Accusé de fraude, sa mère le poursuit en Justice

Accusé de fraude, sa mère le poursuit en Justice

Poursuivi pour émission d’un chèque sans provisions par sa propre mère puis condamné à deux de prison fermes, le mis en cause, un docteur en informatique R. Samir, accuse sa famille d’avoir ourdi un complot contre lui dans un pourvoi en cassation introduit par ses avocats.

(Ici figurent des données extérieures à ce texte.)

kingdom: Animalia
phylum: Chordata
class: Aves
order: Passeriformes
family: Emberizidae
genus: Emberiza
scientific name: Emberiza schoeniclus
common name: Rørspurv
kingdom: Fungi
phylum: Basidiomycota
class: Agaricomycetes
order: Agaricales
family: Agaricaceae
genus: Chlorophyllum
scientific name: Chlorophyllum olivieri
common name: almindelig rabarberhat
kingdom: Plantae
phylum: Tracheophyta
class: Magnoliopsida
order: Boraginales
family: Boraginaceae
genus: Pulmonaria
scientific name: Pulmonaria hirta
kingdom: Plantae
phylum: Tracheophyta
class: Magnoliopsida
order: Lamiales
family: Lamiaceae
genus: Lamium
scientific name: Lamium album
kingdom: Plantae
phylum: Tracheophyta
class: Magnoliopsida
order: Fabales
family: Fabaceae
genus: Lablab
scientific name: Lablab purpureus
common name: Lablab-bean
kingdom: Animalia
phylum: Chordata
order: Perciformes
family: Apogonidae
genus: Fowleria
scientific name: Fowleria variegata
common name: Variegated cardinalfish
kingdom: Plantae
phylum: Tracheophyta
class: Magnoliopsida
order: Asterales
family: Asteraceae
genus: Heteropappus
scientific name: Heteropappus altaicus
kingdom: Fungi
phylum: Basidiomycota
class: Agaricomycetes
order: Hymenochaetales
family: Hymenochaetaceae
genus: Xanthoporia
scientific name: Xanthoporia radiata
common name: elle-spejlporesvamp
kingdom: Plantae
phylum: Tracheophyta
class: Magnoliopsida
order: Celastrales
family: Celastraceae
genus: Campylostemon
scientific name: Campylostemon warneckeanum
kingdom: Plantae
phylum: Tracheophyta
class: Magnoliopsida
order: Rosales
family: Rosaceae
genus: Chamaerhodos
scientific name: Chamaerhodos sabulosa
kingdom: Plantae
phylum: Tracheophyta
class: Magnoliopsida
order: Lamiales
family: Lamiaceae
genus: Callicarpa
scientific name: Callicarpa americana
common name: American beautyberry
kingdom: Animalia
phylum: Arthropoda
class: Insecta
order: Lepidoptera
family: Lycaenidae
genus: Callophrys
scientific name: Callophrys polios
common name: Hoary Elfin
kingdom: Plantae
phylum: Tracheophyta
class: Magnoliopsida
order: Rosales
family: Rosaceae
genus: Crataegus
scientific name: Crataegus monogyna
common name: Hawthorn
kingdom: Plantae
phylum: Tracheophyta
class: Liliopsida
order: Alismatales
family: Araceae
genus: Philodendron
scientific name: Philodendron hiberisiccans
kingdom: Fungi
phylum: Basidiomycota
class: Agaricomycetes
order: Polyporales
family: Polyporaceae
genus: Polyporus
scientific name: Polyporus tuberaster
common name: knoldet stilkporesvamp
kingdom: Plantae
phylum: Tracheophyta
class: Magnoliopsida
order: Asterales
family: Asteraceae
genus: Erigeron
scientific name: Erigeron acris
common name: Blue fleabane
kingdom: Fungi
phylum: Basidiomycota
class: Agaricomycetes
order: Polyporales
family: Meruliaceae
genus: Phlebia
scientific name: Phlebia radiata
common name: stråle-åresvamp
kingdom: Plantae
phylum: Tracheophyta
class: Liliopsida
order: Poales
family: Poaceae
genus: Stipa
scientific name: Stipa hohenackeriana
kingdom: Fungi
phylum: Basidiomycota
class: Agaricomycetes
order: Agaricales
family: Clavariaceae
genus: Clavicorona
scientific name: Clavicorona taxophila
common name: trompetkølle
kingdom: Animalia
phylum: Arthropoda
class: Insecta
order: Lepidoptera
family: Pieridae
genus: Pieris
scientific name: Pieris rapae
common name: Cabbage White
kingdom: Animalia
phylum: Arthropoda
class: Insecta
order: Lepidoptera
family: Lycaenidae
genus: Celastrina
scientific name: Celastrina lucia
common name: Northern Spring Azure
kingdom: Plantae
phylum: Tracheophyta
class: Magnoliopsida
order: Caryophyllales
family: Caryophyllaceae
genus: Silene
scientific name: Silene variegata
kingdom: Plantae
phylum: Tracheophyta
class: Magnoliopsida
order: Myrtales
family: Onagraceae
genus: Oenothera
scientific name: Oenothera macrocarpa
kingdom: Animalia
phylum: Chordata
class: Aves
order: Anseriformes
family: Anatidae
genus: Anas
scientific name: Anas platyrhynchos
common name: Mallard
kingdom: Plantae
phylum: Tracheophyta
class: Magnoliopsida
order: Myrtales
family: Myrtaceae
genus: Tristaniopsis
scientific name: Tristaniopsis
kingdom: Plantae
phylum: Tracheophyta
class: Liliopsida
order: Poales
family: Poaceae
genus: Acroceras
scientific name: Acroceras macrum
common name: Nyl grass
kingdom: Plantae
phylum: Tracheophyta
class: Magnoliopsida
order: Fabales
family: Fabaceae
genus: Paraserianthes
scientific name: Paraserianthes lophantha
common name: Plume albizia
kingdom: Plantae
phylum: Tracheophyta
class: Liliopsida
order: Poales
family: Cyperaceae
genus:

C’est une affaire pour le moins inhabituelle qui oppose depuis des mois cet informaticien qui gère une entreprise spécialisée dans le domaine des transports dans la localité de Bordj El Kiffan et les membres de sa famille. Le mis en cause a été attaqué en justice en matière pénale par le gérant de l’entreprise « RS Trans » B. Nabil sur demande de la mère, du frère et des sœurs de l’accusé pour émission de chèque sans provisions d’un montant de 200 millions de dinars. Le prévenu détient 60% des parts de l’entreprise son oncle Abderrahmane R détient 20% et le reste des parts est reparti entre les autres membres de la famille. Lors de son passage à la barre, cette semaine, le prévenu qui a été condamné à deux ans de prison ferme a déclaré au président de la 5e chambre pénale de la cour d’appel d’Alger, Boukharssa Youcef qu’il fait l’objet d’un « coup monté » de toutes pièces par l’ensemble de sa famille notamment sa mère car il refusé de leur céder ses parts de la société.
A la question de savoir s’il a effectivement signé le chèque objet du litige, le prévenu a répondu par la négation. « J’ai égaré le chèque objet de la poursuite judiciaire quelques mois auparavant. Je détiens toujours la déclaration de perte du dit document ».
Il a par ailleurs tenu à souligner au juge alors en charge du dossier que : « le gérant a appliqué à la lettre les directives que lui donnaient ses sœurs et sa mère. « Je n’arrive toujours pas à comprendre monsieur le président l’attitude de ma mère. Je ne lui ai et je ne lui ferai jamais de mal ». Il n’a pas caché son mécontentement quant au non désignation d’un expert en graphologie pour déterminer si l’écriture et la signature se trouvant sur le chèque sont les siennes.
Il convient de signaler que R. Redouane qui n’est autre que le frère de R. Samir a été condamné quant à lui à une année avec sursis pour s’être rendu pénalement responsable d’abus de confiance et dilapidation des biens de l’entreprise. Le montant du préjudice causé à l’entreprise suite à ces « opérations frauduleuses » est de l’ordre de 37 milliards de centimes.
Les avocats du prévenu ont introduit un pourvoi en cassation devant la chambre correctionnelle et délictuelle de la cour suprême, sollicitant la révision de la peine prononcée contre leur client car ils estiment que celle-ci est « trop lourde ». Il est à rappeler que d’autres actions en justice sont enregistrées de part et d’autres et la justice tranchera dans d’autres plaintes pénales et requêtes civiles incessamment.